One of the many things that drew me to MIP over other MBA programs were the opportunities presented to gain valuable work experience as you are still in the program. This begins with the Organizational Checkup, typically done in the second term.

The project looks like this: students are divided into groups of four and assigned to work with a company on a consultancy basis. The company provides the group with a problem to solve: reconfiguring their supply chain, redefining best HR practices, new accountancy procedures, etc.

Of course, my experience was a little unorthodox.

Boffi S.p.a, a luxury Italian kitchen and bath design firm had a stock problem. Made sense. A global recession left many companies with an excess of stock. Sounded great. We walked away from our first meeting feeling confident and nervous for our next meeting at Boffi’s headquarters with the CEO.

Walking into any boardroom for any high level meeting can be nerve wracking, but when you’re faced with not one but three CEOs each representing globally recognized luxury furniture companies, it’s intimidating.

Turns out, Boffi had reached out to two other luxury furniture companies, Cassina and B&B Italia to see what they were doing about their overstock. Taking a cue from their fashion counterparts, they wanted to explore the possibility of creating a luxury furniture outlet. And it was our job to not only do a feasibility assessment, but to give them a picture of what this outlet would look like and calculate the profitability of this joint venture.

Once out of the meeting, it was a relief to know that my other team members felt about as shell-shocked as I did. We went back to MIP and spoke with career services about the nature of the project. Was this beyond the scope of a normal Organizational Check-up? Yes. We were wondering why they didn’t hire a consultancy firm to do this for them? Of course. Were we going to pull out because this might be a tad bit over our heads? Not a chance in hell.

We formulated a game plan:

  1. Study all three companies and get to know their showrooms and stock inside and out- what sells fast, what takes longer, type of clientele, installation process of purchased products, etc.
  2. Figure out where and just what goes into building a physical outlet.
  3. Estimate all costs involved– building, marketing, HR, operations, etc.
  4. Find an alternative – if the outlet isn’t the best solution… what is?

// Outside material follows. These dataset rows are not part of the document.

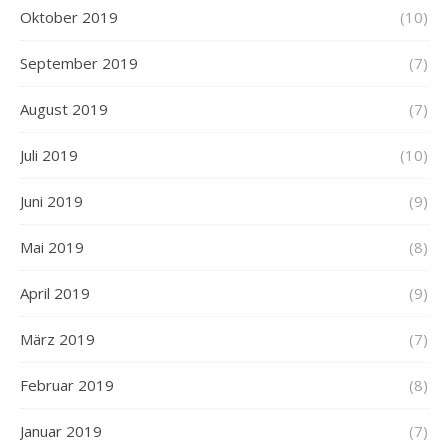
Oktober 2019
(10)
September 2019
(7)
August 2019
(7)
Juli 2019
(10)
Juni 2019
(9)
Mai 2019
(8)
April 2019
(9)
März 2019
(7)
Februar 2019
(8)
Januar 2019
(7)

This project was one of the most pivotal moments not only of the MBA, but of my professional career. As everyone in my group spoke fluent Italian and I understood far more than I spoke, virtually all of our meetings were held in Italian. I would sit in meetings with my Italian-English dictionary and everyone was okay with me asking questions in English, or having one of my teammates translating for me when I wasn’t confident I could express myself in Italian. Anything I didn’t understand, I wrote down and we would go over it in detail over a glass of Prosecco -a ritual we developed as we tried to sort out our next steps. I learned financial terms, architectural terms and key tax lingo. Nothing prepared me more for doing business internationally quite like the Organizational Check-up. It’s the real reason I picked up Italian as fast as I did and why I am now comfortable with business negotiations in the language.

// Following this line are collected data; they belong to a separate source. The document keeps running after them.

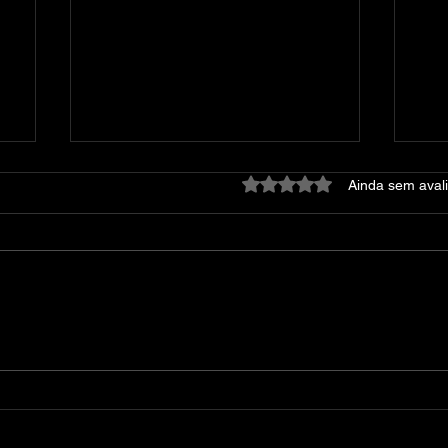
Avaliado com 0 de 5 estre
Ainda sem aval
REANIMAL The Prisoner-
Wa
RUNE
Mar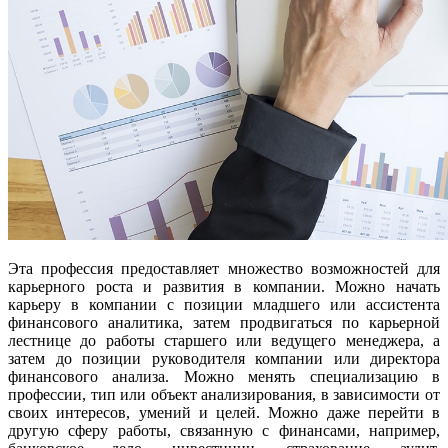
Эта профессия предоставляет множество возможностей для
карьерного роста и развития в компании. Можно начать
карьеру в компании с позиции младшего или ассистента
финансового аналитика, затем продвигаться по карьерной
лестнице до работы старшего или ведущего менеджера, а
затем до позиции руководителя компании или директора
финансового анализа. Можно менять специализацию в
профессии, тип или объект анализирования, в зависимости от
своих интересов, умений и целей. Можно даже перейти в
другую сферу работы, связанную с финансами, например,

We found a professor of architecture willing to help us price out the costs of building an outlet and finding the right location for it. We mystery shopped – our clients’ stores (for at this point, it was how we had to consider Boffi, Cassina and B&B Italia), trips to outlets, and competitors stores. We looked at examples outside of Italy -for example, how is it done in France? We calculated the costs of opening a new store for each company. And we came up with two alternatives: invite more luxury firms to join this new venture or forgo the physical outlet and create one online.

Our project concluded with one final meeting with our marketing liaisons from all three companies, and their CEOs at Boffi’s headquarters on a snowy morning just before Christmas. Putting the final touches on the presentation in the car, we silently prayed that our suggestion to create the first online luxury Italian furniture outlet would be met with a positive reaction.

It was. And setting up a plan for the website became our project next term as a part of the Business Plan. Here’s the site:

We ended up being awarded Best Organizational Checkup at graduation at the end of the program. It demonstrated just what we were capable of and gave us a chance to see that everything we were learning in the classroom really is applicable in the real world.